Herb wanted a pale pink background with velvet reliefs like escutcheons. I gagged. Jerry wanted an expensive grass covering, one of those woven deals just perfect for cockroaches.
They fought. I listened. It didn’t matter what they picked because as soon as they got in the car to drive back to Delaware on Sunday night, I’d go back to my chaste vertical stripe and they’d fume the next time they visited.
Jerry would look at me scathingly. “Dykes have no sense of interior decorating.”
“Yes, Miss Delaware.” I’d taken to calling him Miss Delaware because he couldn’t get a spot of dirt on him without having the vapors.
Here we were in the middle of the country, horses in the paddocks—I’d taken in boarders again—cows in the next meadow, enough weeds in the garden to give me fits, and he was in ironed jeans with a crease, Gucci loafers, a maize-colored polo shirt with a turquoise sweater tied around his neck. Oh, the belt was crocodile, of course.
Six feet four inches of muscle honed to perfection in the gym and I couldn’t get him to saw a hanging limb off my walnut tree.

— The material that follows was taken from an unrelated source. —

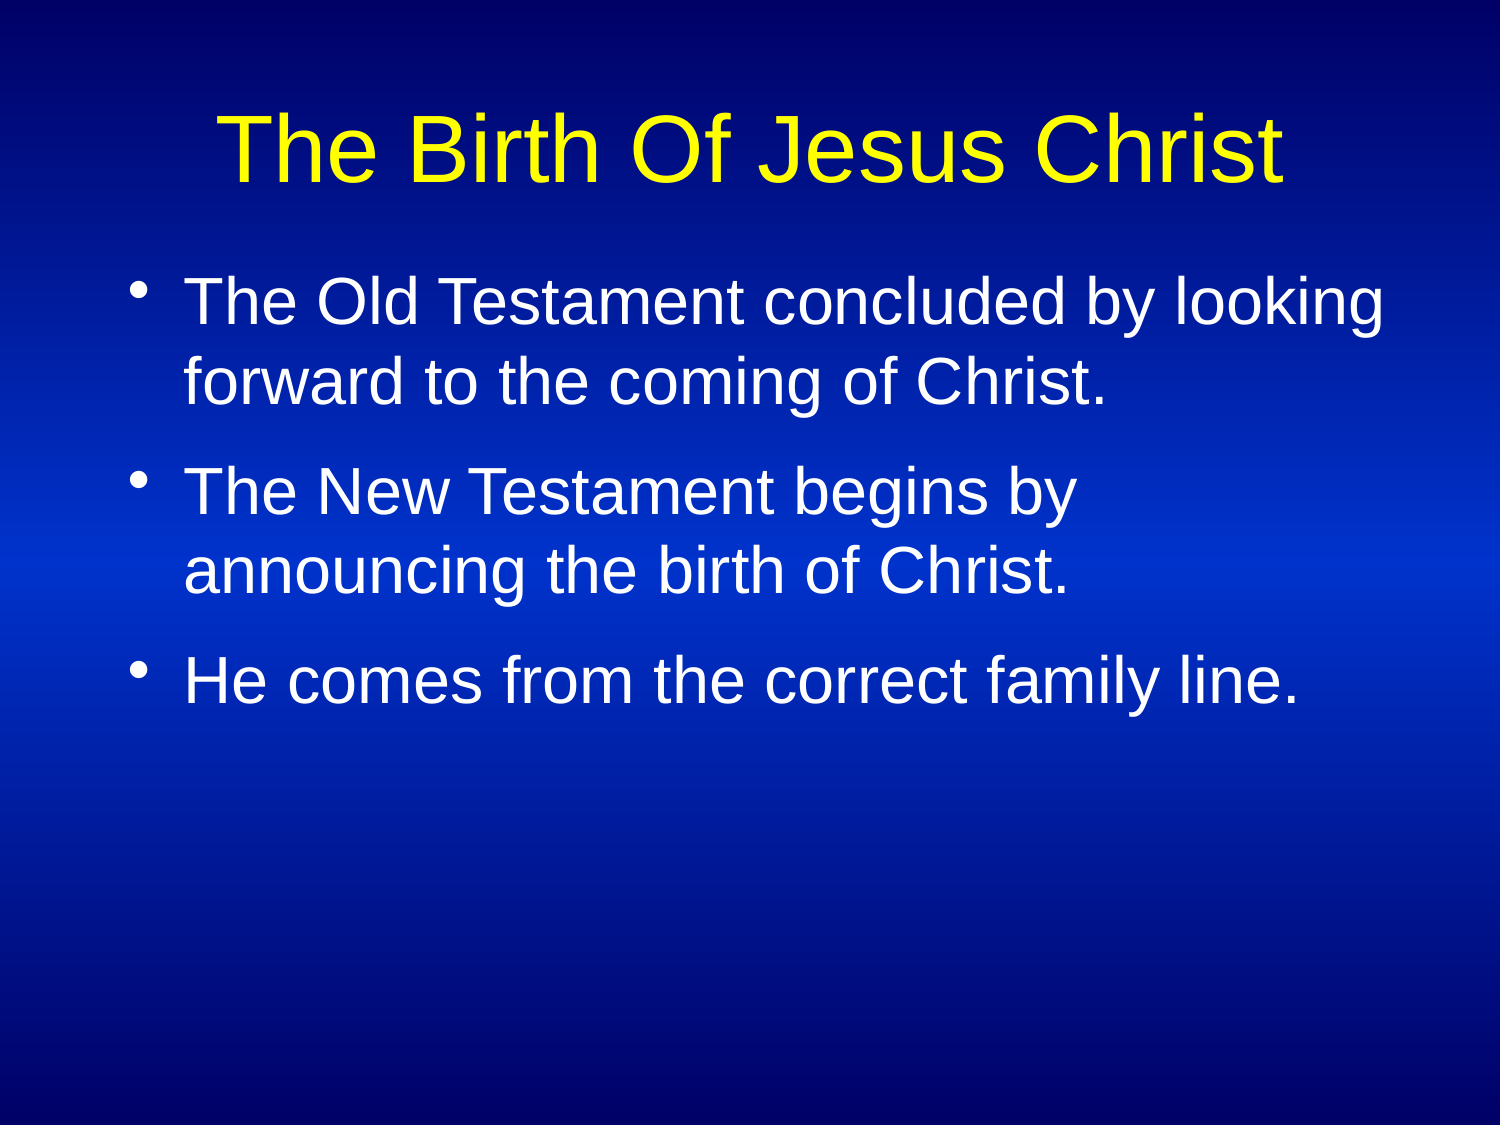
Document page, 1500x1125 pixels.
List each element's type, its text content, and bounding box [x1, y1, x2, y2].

title The Birth Of Jesus Christ [37, 50, 1463, 238]
list The Old Testament concluded by looking forward to the coming of Christ. The New Testament begins by announcing the birth of Christ. He comes from the correct family line. [112, 249, 1438, 1088]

As the two of them approached violence over the wallpaper I excused myself to ride a mare I had promised to keep fit for the owner. She was fresh and given to rodeo shows. After ten minutes of her warm-up airs above the ground we settled down to a nice walk on a loose rein. Fortunately, the boys were arguing, for if Jerry had witnessed the spectacle he’d have ranted for an hour about the dangers of equestrian sports, second only to skiing in number of injuries.
An hour later, when I returned to the house, they had settled on a wallpaper I just had to have. The compromise wallpaper was blue with clipper ships on it. This was an improvement. I said I loved it.
Jerry picked up the phone and ordered it. Now I had to make up my mind whether to cancel the order when his back was turned or whether to use it because it wasn’t so bad really. I decided to cancel it because Mother’s elephants would be overshadowed by the wallpaper.